REQUIRED ACTION: Copy the listing below again, with every "Színek" changed to "Színválaszték". Leave everything else as it is.

SUPPLIED MATERIAL:
********************

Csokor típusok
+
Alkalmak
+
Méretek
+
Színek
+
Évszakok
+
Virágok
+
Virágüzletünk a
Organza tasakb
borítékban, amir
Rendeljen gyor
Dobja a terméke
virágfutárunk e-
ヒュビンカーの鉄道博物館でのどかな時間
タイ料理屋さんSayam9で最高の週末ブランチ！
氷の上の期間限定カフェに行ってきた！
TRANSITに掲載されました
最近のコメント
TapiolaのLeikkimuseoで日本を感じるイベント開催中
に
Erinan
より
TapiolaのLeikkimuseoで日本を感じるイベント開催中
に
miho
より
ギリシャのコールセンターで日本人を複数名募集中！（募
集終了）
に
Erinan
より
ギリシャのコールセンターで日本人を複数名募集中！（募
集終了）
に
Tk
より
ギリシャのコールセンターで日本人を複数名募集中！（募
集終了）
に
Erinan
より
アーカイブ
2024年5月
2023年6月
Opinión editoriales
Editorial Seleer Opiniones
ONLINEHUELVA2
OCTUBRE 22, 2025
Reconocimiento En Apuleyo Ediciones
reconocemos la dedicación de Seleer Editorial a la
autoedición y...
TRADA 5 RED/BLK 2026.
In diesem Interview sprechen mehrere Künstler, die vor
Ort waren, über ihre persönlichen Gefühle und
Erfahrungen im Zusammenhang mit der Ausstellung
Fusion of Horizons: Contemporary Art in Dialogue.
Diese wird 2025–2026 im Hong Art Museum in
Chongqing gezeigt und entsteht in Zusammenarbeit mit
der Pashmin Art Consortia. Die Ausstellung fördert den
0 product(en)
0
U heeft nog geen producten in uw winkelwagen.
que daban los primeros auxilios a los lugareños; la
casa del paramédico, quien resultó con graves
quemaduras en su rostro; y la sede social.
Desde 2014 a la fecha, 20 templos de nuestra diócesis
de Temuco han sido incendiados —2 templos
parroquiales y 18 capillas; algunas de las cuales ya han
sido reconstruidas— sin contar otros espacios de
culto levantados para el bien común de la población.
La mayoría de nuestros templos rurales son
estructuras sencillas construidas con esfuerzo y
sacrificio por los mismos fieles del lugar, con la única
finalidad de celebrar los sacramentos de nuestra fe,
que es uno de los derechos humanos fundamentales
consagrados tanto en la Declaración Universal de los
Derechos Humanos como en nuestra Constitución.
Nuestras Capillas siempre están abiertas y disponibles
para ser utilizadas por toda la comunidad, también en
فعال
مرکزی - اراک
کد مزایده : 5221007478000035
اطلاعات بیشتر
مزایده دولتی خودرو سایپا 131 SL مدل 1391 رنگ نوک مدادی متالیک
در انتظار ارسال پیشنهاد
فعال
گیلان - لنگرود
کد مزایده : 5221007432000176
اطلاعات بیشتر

********************

SOLUTION BELOW:
Csokor típusok
+
Alkalmak
+
Méretek
+
Színválaszték
+
Évszakok
+
Virágok
+
Virágüzletünk a
Organza tasakb
borítékban, amir
Rendeljen gyor
Dobja a terméke
virágfutárunk e-
ヒュビンカーの鉄道博物館でのどかな時間
タイ料理屋さんSayam9で最高の週末ブランチ！
氷の上の期間限定カフェに行ってきた！
TRANSITに掲載されました
最近のコメント
TapiolaのLeikkimuseoで日本を感じるイベント開催中
に
Erinan
より
TapiolaのLeikkimuseoで日本を感じるイベント開催中
に
miho
より
ギリシャのコールセンターで日本人を複数名募集中！（募
集終了）
に
Erinan
より
ギリシャのコールセンターで日本人を複数名募集中！（募
集終了）
に
Tk
より
ギリシャのコールセンターで日本人を複数名募集中！（募
集終了）
に
Erinan
より
アーカイブ
2024年5月
2023年6月
Opinión editoriales
Editorial Seleer Opiniones
ONLINEHUELVA2
OCTUBRE 22, 2025
Reconocimiento En Apuleyo Ediciones
reconocemos la dedicación de Seleer Editorial a la
autoedición y...
TRADA 5 RED/BLK 2026.
In diesem Interview sprechen mehrere Künstler, die vor
Ort waren, über ihre persönlichen Gefühle und
Erfahrungen im Zusammenhang mit der Ausstellung
Fusion of Horizons: Contemporary Art in Dialogue.
Diese wird 2025–2026 im Hong Art Museum in
Chongqing gezeigt und entsteht in Zusammenarbeit mit
der Pashmin Art Consortia. Die Ausstellung fördert den
0 product(en)
0
U heeft nog geen producten in uw winkelwagen.
que daban los primeros auxilios a los lugareños; la
casa del paramédico, quien resultó con graves
quemaduras en su rostro; y la sede social.
Desde 2014 a la fecha, 20 templos de nuestra diócesis
de Temuco han sido incendiados —2 templos
parroquiales y 18 capillas; algunas de las cuales ya han
sido reconstruidas— sin contar otros espacios de
culto levantados para el bien común de la población.
La mayoría de nuestros templos rurales son
estructuras sencillas construidas con esfuerzo y
sacrificio por los mismos fieles del lugar, con la única
finalidad de celebrar los sacramentos de nuestra fe,
que es uno de los derechos humanos fundamentales
consagrados tanto en la Declaración Universal de los
Derechos Humanos como en nuestra Constitución.
Nuestras Capillas siempre están abiertas y disponibles
para ser utilizadas por toda la comunidad, también en
فعال
مرکزی - اراک
کد مزایده : 5221007478000035
اطلاعات بیشتر
مزایده دولتی خودرو سایپا 131 SL مدل 1391 رنگ نوک مدادی متالیک
در انتظار ارسال پیشنهاد
فعال
گیلان - لنگرود
کد مزایده : 5221007432000176
اطلاعات بیشتر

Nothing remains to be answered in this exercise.